APPLYING DECISION SCIENCE IN THE DRUG REVIEW PROCESS
Several presenters discussed the merit of using judgment and decision science to address uncertainty in the drug review process. Its methods, they stated, serve to make uncertainty tractable, providing a practical
context for considering the value of evidence and revealing important new uncertainties that might otherwise have been overlooked.
Eliciting Expert Judgment1
A technique called expert elicitation uses a one-on-one interview process to seek expert input about topics where there are insufficient data or where data are unattainable. According to M. Granger Morgan, Professor and Head of the Department of Engineering and Public Policy, Carnegie Mellon University, the elicitation process draws out carefully reasoned, individual judgments, then summarizes the results of several interviews to provide an indication of the range of expert views and associated uncertainty, usually in the form of subjective probability distributions.
A key benefit offered by expert elicitation is that informal evidence that contributes to the expert’s judgment can be incorporated together with formal evidence, said Morgan. Expert elicitation can be applied to uncertainty not only about a quantity or mathematical probability, but also about a process or a model function. For example, as suggested by one workshop participant, an expert elicitation in the drug review process might quantify expert judgment about the relative likelihood that alternative models of pharmacokinetic or pharmacodynamic processes correctly describe a given biological process.
Morgan provided three cautions with respect to the application of expert elicitation: (1) only those with relevant expertise should be interviewed, in order to ensure that judgments obtained are well informed; (2) words that are used to describe uncertainty, such as “likely” and “unlikely,” should be quantified, because they often mean different things to different people, or even to the same people in different situations; and (3) cognitive biases inherent to human judgment can affect experts’ responses. Morgan described two of the most frequently occurring biases, “availability” and “anchoring and adjustment.”
Availability
Morgan noted that people tend to estimate the frequency of an event by how quickly or easily they can recall or imagine similar instances or occurrences. The “availability” of such a memory can be influenced by how much time has passed, or whether the event was unusual for some reason and, in turn, can influence judgment. In order to safeguard against availability bias, interviewers provide participants with documents and
__________________
1 This subsection is based on the presentation by M. Granger Morgan, Professor and Head of the Department of Engineering and Public Policy, Carnegie Mellon University.
visual aids to ensure that they have the full complement of information in mind when answering questions.

Stored dataset items:
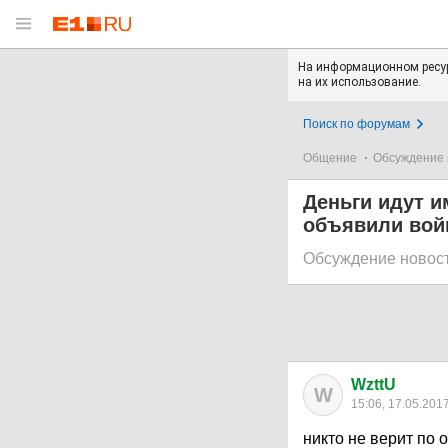
На информационном ресур
на их использование.
Поиск по форумам
Общение
Обсуждение 
Деньги идут и
объявили вой
Обсуждение новос
WzttU
W
15:06, 17.05.201
никто не верит по 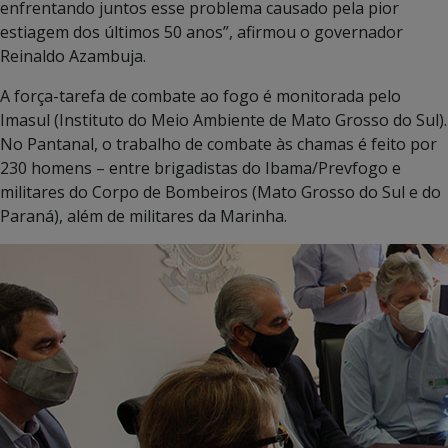
enfrentando juntos esse problema causado pela pior
estiagem dos últimos 50 anos”, afirmou o governador
Reinaldo Azambuja.
A força-tarefa de combate ao fogo é monitorada pelo
Imasul (Instituto do Meio Ambiente de Mato Grosso do Sul).
No Pantanal, o trabalho de combate às chamas é feito por
230 homens – entre brigadistas do Ibama/Prevfogo e
militares do Corpo de Bombeiros (Mato Grosso do Sul e do
Paraná), além de militares da Marinha.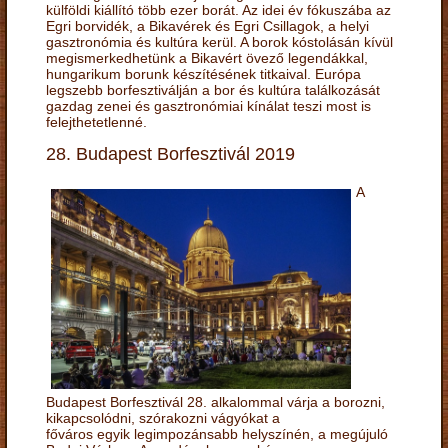
külföldi kiállító több ezer borát. Az idei év fókuszába az
Egri borvidék, a Bikavérek és Egri Csillagok, a helyi
gasztronómia és kultúra kerül. A borok kóstolásán kívül
megismerkedhetünk a Bikavért övező legendákkal,
hungarikum borunk készítésének titkaival. Európa
legszebb borfesztiválján a bor és kultúra találkozását
gazdag zenei és gasztronómiai kínálat teszi most is
felejthetetlenné.
28. Budapest Borfesztivál 2019
A
Budapest Borfesztivál 28. alkalommal várja a borozni,
kikapcsolódni, szórakozni vágyókat a
főváros egyik legimpozánsabb helyszínén, a megújuló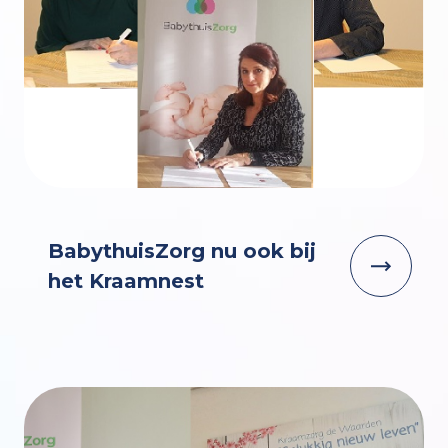
BabythuisZorg nu ook bij
het Kraamnest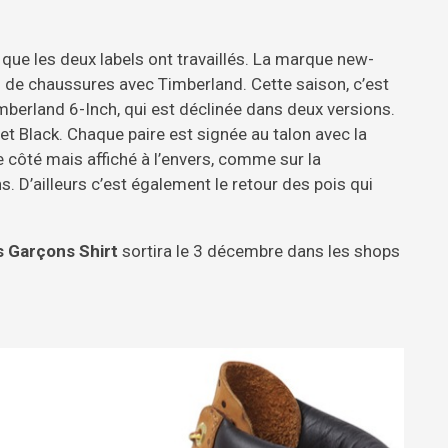
que les deux labels ont travaillés. La marque new-
s de chaussures avec Timberland. Cette saison, c’est
mberland 6-Inch, qui est déclinée dans deux versions.
t Black. Chaque paire est signée au talon avec la
e côté mais affiché à l’envers, comme sur la
D’ailleurs c’est également le retour des pois qui
 Garçons Shirt
sortira le 3 décembre dans les shops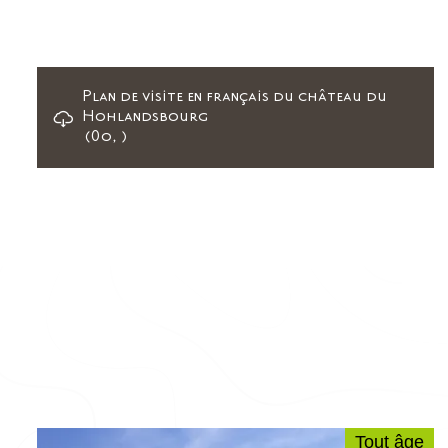
Plan de visite en français du château du
Hohlandsbourg
(0o, )
Tout âge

Task = In the text on decision science in drug review, list each caution Morgan gives about applying expert elicitation.

Answer for this exercise =
1. Only those with relevant expertise should be interviewed, in order to ensure that judgments obtained are well informed.
2. Words that are used to describe uncertainty, such as "likely" and "unlikely," should be quantified, because they often mean different things to different people, or even to the same people in different situations.
3. Cognitive biases inherent to human judgment can affect experts' responses.